她眸光轻轻摇晃着,淡淡的酒气萦绕在两人之间,不晓得谁醉得更多一些,她终于在他的期待中闭上了眼睛。
谢瞻爱怜地捧起她的脸,从那双微微颤抖着的眼睫开始吻起,而后是秀挺的鼻尖,莹润的脸颊,最后才停留那双肖想许久的唇畔上方,指腹一下一下婆娑着,确认她是真的愿意,才敢轻轻落下去……

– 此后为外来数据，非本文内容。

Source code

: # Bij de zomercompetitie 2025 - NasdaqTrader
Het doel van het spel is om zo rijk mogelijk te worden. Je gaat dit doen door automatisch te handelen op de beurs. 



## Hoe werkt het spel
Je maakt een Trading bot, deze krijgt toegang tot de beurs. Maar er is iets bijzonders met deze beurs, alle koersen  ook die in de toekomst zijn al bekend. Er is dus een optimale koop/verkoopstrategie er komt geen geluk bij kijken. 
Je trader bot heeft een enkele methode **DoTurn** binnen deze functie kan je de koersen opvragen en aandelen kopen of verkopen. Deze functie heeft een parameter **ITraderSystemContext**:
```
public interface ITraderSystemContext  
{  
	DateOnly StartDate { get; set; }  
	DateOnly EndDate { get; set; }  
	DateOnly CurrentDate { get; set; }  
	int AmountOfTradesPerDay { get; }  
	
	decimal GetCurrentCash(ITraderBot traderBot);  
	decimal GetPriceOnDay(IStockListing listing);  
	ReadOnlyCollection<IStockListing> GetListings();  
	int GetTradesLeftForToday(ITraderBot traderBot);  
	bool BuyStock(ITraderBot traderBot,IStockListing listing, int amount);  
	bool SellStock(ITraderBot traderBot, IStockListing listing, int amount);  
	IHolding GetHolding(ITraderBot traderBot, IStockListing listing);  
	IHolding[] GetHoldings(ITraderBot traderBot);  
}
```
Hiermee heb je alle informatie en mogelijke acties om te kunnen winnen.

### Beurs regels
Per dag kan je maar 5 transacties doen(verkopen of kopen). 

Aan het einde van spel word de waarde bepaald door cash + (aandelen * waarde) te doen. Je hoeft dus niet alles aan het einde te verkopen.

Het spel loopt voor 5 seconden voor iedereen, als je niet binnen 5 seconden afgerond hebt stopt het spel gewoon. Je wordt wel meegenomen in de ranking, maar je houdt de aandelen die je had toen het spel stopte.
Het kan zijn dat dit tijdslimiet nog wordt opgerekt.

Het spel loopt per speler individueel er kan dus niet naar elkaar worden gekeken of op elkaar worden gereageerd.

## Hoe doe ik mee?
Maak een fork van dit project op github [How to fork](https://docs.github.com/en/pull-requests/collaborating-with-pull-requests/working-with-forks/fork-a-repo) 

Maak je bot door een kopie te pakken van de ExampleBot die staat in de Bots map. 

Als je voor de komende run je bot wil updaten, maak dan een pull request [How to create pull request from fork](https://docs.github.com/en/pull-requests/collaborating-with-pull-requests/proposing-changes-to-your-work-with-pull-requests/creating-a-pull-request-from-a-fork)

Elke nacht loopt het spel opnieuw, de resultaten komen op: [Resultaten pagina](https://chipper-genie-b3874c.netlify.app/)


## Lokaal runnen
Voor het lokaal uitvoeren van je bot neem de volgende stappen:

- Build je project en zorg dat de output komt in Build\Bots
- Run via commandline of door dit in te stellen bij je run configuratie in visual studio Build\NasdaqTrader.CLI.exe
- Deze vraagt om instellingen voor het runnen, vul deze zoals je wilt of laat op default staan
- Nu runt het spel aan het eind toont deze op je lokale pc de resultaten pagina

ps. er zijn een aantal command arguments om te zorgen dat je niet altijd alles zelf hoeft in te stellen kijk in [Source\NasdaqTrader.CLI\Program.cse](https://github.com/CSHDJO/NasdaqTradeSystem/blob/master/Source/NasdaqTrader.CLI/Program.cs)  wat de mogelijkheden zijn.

却在这时,外面忽然起了吵嚷声,有人高喊着“抓奸细”,惊得营帐内的人儿猛地睁开眼睛,逃离他的桎梏,与他道:“殿下,外面有奸细!”
谢珣懊恼地吐了一口气:就差那薄薄的一层空气,他马上就要吻上她了。
偏偏在此时闹奸细。
“你在帐内待着别乱走,我出去看看。”
他转身往外走去,越走越气,走到营帐门口时忽然折返了回来,捧起她的小脸狠狠地在她唇上亲了一口……
这下终于不气了,舒服多了。
留下郁千音目瞪口呆地站在原地。
所谓的奸细,是军营里有人发现一个士兵鬼鬼祟祟地往河边去。
平常河边经常有士兵洗澡,本不是什么奇怪之事,但是这个士兵放着宽敞安全的地方不去,偏偏往那刁钻的不易被人发现的地方走,被人发现后立即逃窜,这才引起怀疑,将人捉了回来。
河的另一边便是邻国的地界,所以士兵们才会怀疑他是偷偷给邻国送信的奸细。
这个士兵谢瞻是认识的,名字叫祝青黎,身手不错,反应也灵敏,还立过一个不大不小的军功,怎么看也不像是奸细。
“怀里藏得什么?”谢瞻问他。
他被人抓回来后,便一直躬着身子,抱着一个干瘪的小包袱,看起来像是换洗的衣服,但也难保里面是不是藏了什么不能见人的东西。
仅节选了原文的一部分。